Based on my observation of "older", (I'd prefer to use "senior" or "experienced") programmers, I'd say they fall into two camps:
(a) The guys with 20+ years of experience, who is comfortable with his technical competence and does not want to move into management. They stay current on what they need automatically, and get the job done.
(b) The guys with 1 years experience 20 times.
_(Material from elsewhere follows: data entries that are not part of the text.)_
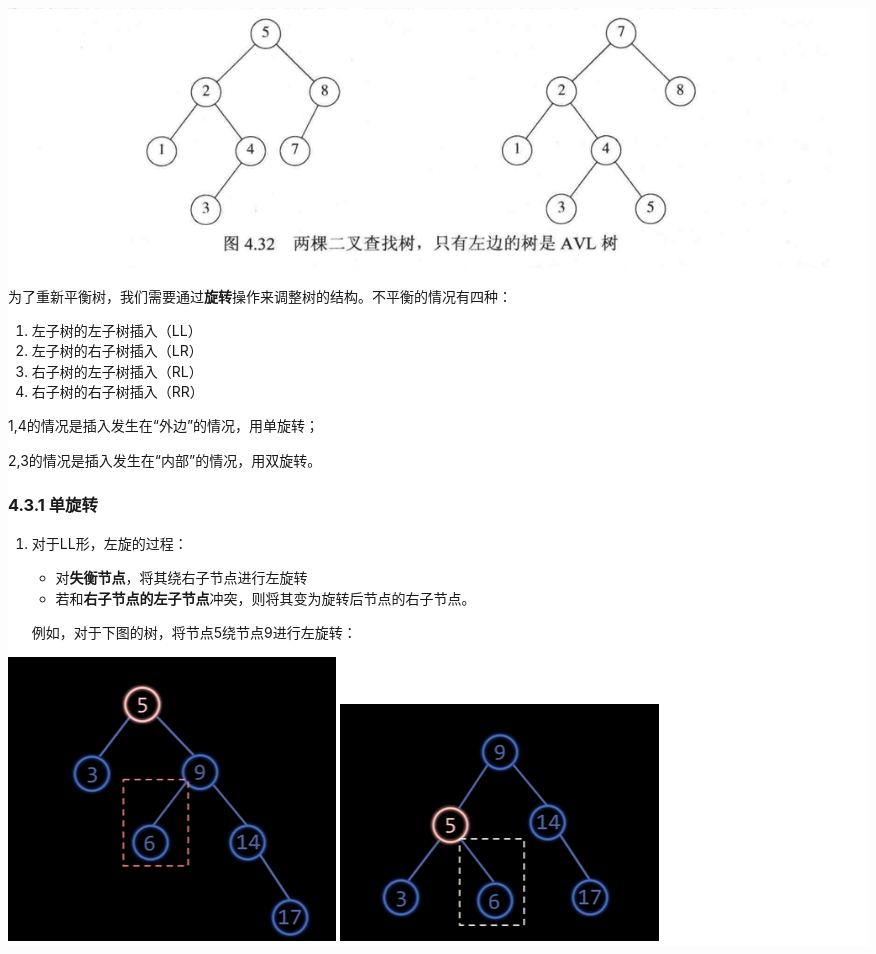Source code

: ![AVL树](pics/屏幕截图%202024-09-27%20165350.png)

为了重新平衡树，我们需要通过**旋转**操作来调整树的结构。不平衡的情况有四种：
1. 左子树的左子树插入（LL）
2. 左子树的右子树插入（LR）
3. 右子树的左子树插入（RL）
4. 右子树的右子树插入（RR）

1,4的情况是插入发生在“外边”的情况，用单旋转；

2,3的情况是插入发生在“内部”的情况，用双旋转。

### 4.3.1 单旋转
1. 对于LL形，左旋的过程：
   * 对**失衡节点**，将其绕右子节点进行左旋转
   * 若和**右子节点的左子节点**冲突，则将其变为旋转后节点的右子节点。

    例如，对于下图的树，将节点5绕节点9进行左旋转：

![b站：BV1tZ421q72h](pics/屏幕截图%202024-10-21%20085700.png)
![b站：BV1tZ421q72h](pics/屏幕截图%202024-10-21%20090127.png)
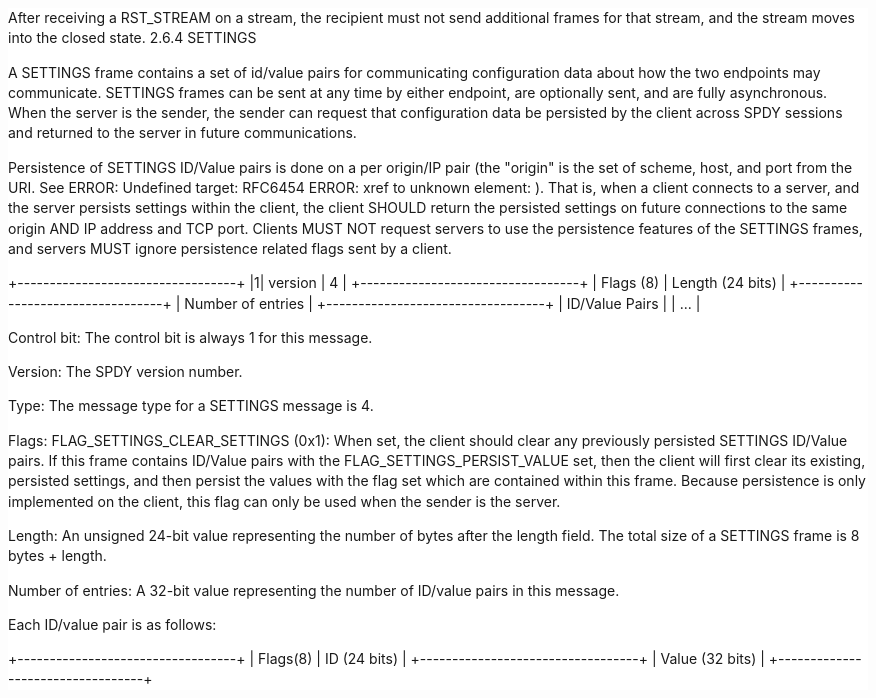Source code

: After receiving a RST_STREAM on a stream, the recipient must not send additional frames for that stream, and the stream moves into the closed state.
2.6.4 SETTINGS

A SETTINGS frame contains a set of id/value pairs for communicating configuration data about how the two endpoints may communicate. SETTINGS frames can be sent at any time by either endpoint, are optionally sent, and are fully asynchronous. When the server is the sender, the sender can request that configuration data be persisted by the client across SPDY sessions and returned to the server in future communications.

Persistence of SETTINGS ID/Value pairs is done on a per origin/IP pair (the "origin" is the set of scheme, host, and port from the URI. See
ERROR: Undefined target: RFC6454
ERROR: xref to unknown element:
). That is, when a client connects to a server, and the server persists settings within the client, the client SHOULD return the persisted settings on future connections to the same origin AND IP address and TCP port. Clients MUST NOT request servers to use the persistence features of the SETTINGS frames, and servers MUST ignore persistence related flags sent by a client.


+----------------------------------+
|1|   version    |         4       |
+----------------------------------+
| Flags (8)  |  Length (24 bits)   |
+----------------------------------+
|         Number of entries        |
+----------------------------------+
|          ID/Value Pairs          |
|             ...                  |
            

Control bit: The control bit is always 1 for this message.

Version: The SPDY version number.

Type: The message type for a SETTINGS message is 4.

Flags: FLAG_SETTINGS_CLEAR_SETTINGS (0x1): When set, the client should clear any previously persisted SETTINGS ID/Value pairs. If this frame contains ID/Value pairs with the FLAG_SETTINGS_PERSIST_VALUE set, then the client will first clear its existing, persisted settings, and then persist the values with the flag set which are contained within this frame. Because persistence is only implemented on the client, this flag can only be used when the sender is the server.

Length: An unsigned 24-bit value representing the number of bytes after the length field. The total size of a SETTINGS frame is 8 bytes + length.

Number of entries: A 32-bit value representing the number of ID/value pairs in this message.

Each ID/value pair is as follows:


 +----------------------------------+
 | Flags(8) |      ID (24 bits)     |
 +----------------------------------+
 |          Value (32 bits)         |
 +----------------------------------+
            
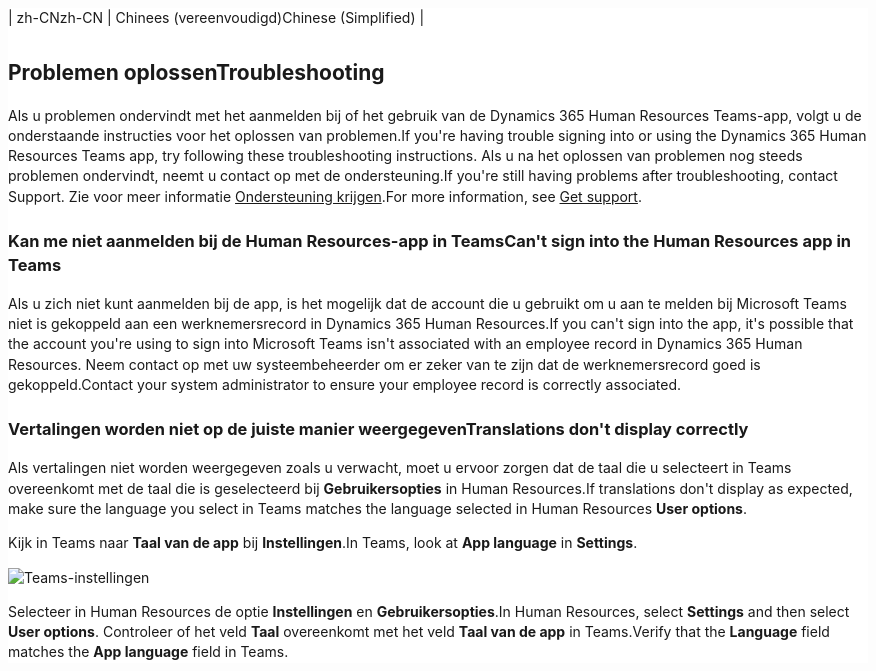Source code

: | <span data-ttu-id="9aaa2-206">zh-CN</span><span class="sxs-lookup"><span data-stu-id="9aaa2-206">zh-CN</span></span> | <span data-ttu-id="9aaa2-207">Chinees (vereenvoudigd)</span><span class="sxs-lookup"><span data-stu-id="9aaa2-207">Chinese (Simplified)</span></span> |

## <a name="troubleshooting"></a><span data-ttu-id="9aaa2-208">Problemen oplossen</span><span class="sxs-lookup"><span data-stu-id="9aaa2-208">Troubleshooting</span></span>

<span data-ttu-id="9aaa2-209">Als u problemen ondervindt met het aanmelden bij of het gebruik van de Dynamics 365 Human Resources Teams-app, volgt u de onderstaande instructies voor het oplossen van problemen.</span><span class="sxs-lookup"><span data-stu-id="9aaa2-209">If you're having trouble signing into or using the Dynamics 365 Human Resources Teams app, try following these troubleshooting instructions.</span></span> <span data-ttu-id="9aaa2-210">Als u na het oplossen van problemen nog steeds problemen ondervindt, neemt u contact op met de ondersteuning.</span><span class="sxs-lookup"><span data-stu-id="9aaa2-210">If you're still having problems after troubleshooting, contact Support.</span></span> <span data-ttu-id="9aaa2-211">Zie voor meer informatie [Ondersteuning krijgen](hr-admin-troubleshooting-support.md).</span><span class="sxs-lookup"><span data-stu-id="9aaa2-211">For more information, see [Get support](hr-admin-troubleshooting-support.md).</span></span>

### <a name="cant-sign-into-the-human-resources-app-in-teams"></a><span data-ttu-id="9aaa2-212">Kan me niet aanmelden bij de Human Resources-app in Teams</span><span class="sxs-lookup"><span data-stu-id="9aaa2-212">Can't sign into the Human Resources app in Teams</span></span>

<span data-ttu-id="9aaa2-213">Als u zich niet kunt aanmelden bij de app, is het mogelijk dat de account die u gebruikt om u aan te melden bij Microsoft Teams niet is gekoppeld aan een werknemersrecord in Dynamics 365 Human Resources.</span><span class="sxs-lookup"><span data-stu-id="9aaa2-213">If you can't sign into the app, it's possible that the account you're using to sign into Microsoft Teams isn't associated with an employee record in Dynamics 365 Human Resources.</span></span> <span data-ttu-id="9aaa2-214">Neem contact op met uw systeembeheerder om er zeker van te zijn dat de werknemersrecord goed is gekoppeld.</span><span class="sxs-lookup"><span data-stu-id="9aaa2-214">Contact your system administrator to ensure your employee record is correctly associated.</span></span>

### <a name="translations-dont-display-correctly"></a><span data-ttu-id="9aaa2-215">Vertalingen worden niet op de juiste manier weergegeven</span><span class="sxs-lookup"><span data-stu-id="9aaa2-215">Translations don't display correctly</span></span>

<span data-ttu-id="9aaa2-216">Als vertalingen niet worden weergegeven zoals u verwacht, moet u ervoor zorgen dat de taal die u selecteert in Teams overeenkomt met de taal die is geselecteerd bij **Gebruikersopties** in Human Resources.</span><span class="sxs-lookup"><span data-stu-id="9aaa2-216">If translations don't display as expected, make sure the language you select in Teams matches the language selected in Human Resources **User options**.</span></span>

<span data-ttu-id="9aaa2-217">Kijk in Teams naar **Taal van de app** bij **Instellingen**.</span><span class="sxs-lookup"><span data-stu-id="9aaa2-217">In Teams, look at **App language** in **Settings**.</span></span>

![Teams-instellingen](./media/hr-teams-leave-app-settings.png)

<span data-ttu-id="9aaa2-219">Selecteer in Human Resources de optie **Instellingen** en **Gebruikersopties**.</span><span class="sxs-lookup"><span data-stu-id="9aaa2-219">In Human Resources, select **Settings** and then select **User options**.</span></span> <span data-ttu-id="9aaa2-220">Controleer of het veld **Taal** overeenkomt met het veld **Taal van de app** in Teams.</span><span class="sxs-lookup"><span data-stu-id="9aaa2-220">Verify that the **Language** field matches the **App language** field in Teams.</span></span>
They stopping learning a long time ago, and you cannot help them.
So the first group is your target; what I've often observed is that their meeting and PM skills could be improved; hence their contributions (direct and indirect : how often have you seen a "senior guy" make a quiet suggestion that headed-off disaster?) are persistently under-estimated...
I want design problems to keep them up at night.
The reality is probably that your personality flaws and the problems they cause are keeping them up at night.
Design problems are fun for everybody, regardless of age.
Dealing with easily avoidable problems caused by dipshits in decission-making positions ignoring or even overriding rational solutions is fun only for those people young enough to not yet have learned the reality of idiot bosses.
You won't believe how many times I've encountered non-issues labeled as "critical" by a manager (because not being able to showcase a feature nobody needs to a new prospective client is somehow "critical") which was promptly forgotten about by same manager a day later.
The only difference is that old engineers have learned to focus on getting stuff done instead of jumping through whatever latest bullshit hoops.